(Material shown begins)

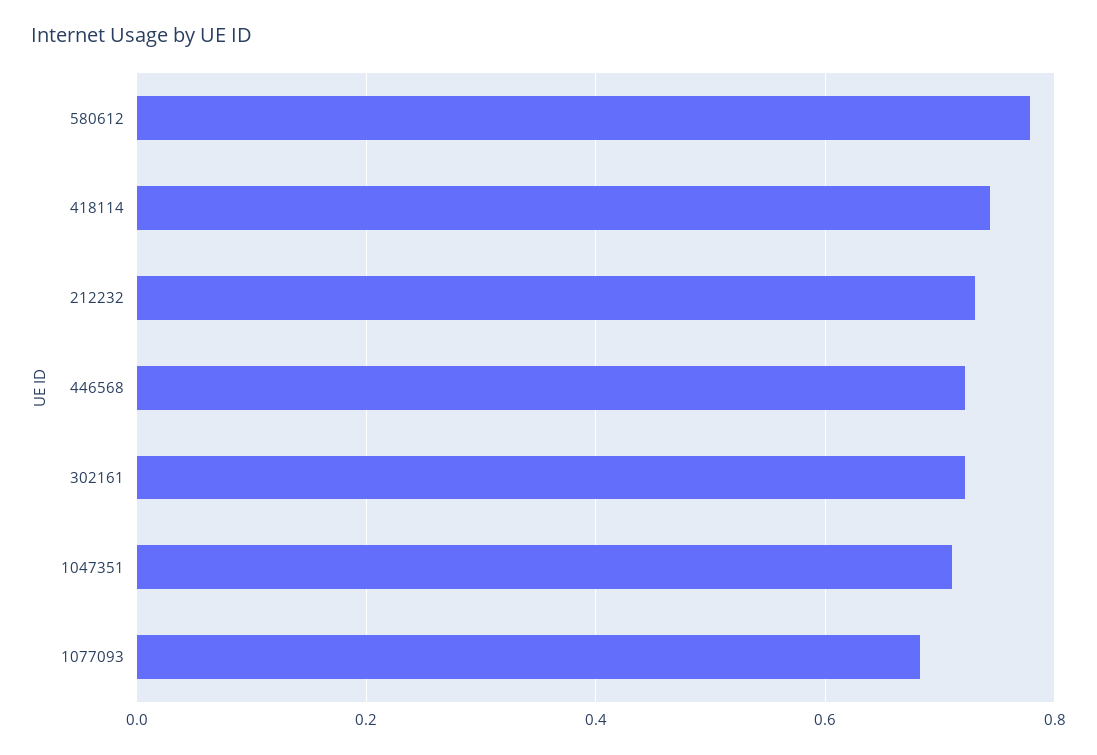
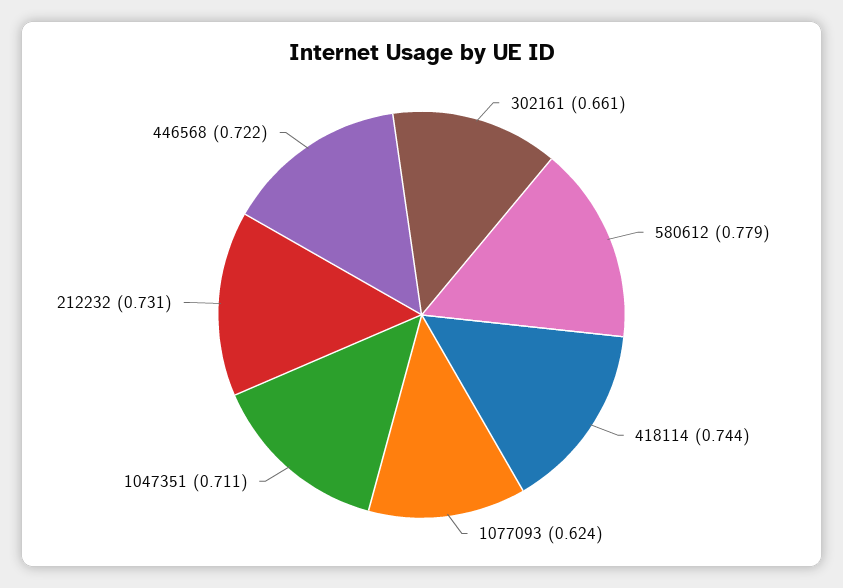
  {
    "580612": 0.779,
    "418114": 0.744,
    "212232": 0.731,
    "446568": 0.722,
-   "302161": 0.72,
+   "302161": 0.661,
    "1047351": 0.711,
-   "1077093": 0.68
+   "1077093": 0.624
  }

(Material shown ends)

▶ **Activity**
Transcribe the entries above word for word, but leave every picture out of your copy.

▶ **Your solution**
  {
    "580612": 0.779,
    "418114": 0.744,
    "212232": 0.731,
    "446568": 0.722,
-   "302161": 0.72,
+   "302161": 0.661,
    "1047351": 0.711,
-   "1077093": 0.68
+   "1077093": 0.624
  }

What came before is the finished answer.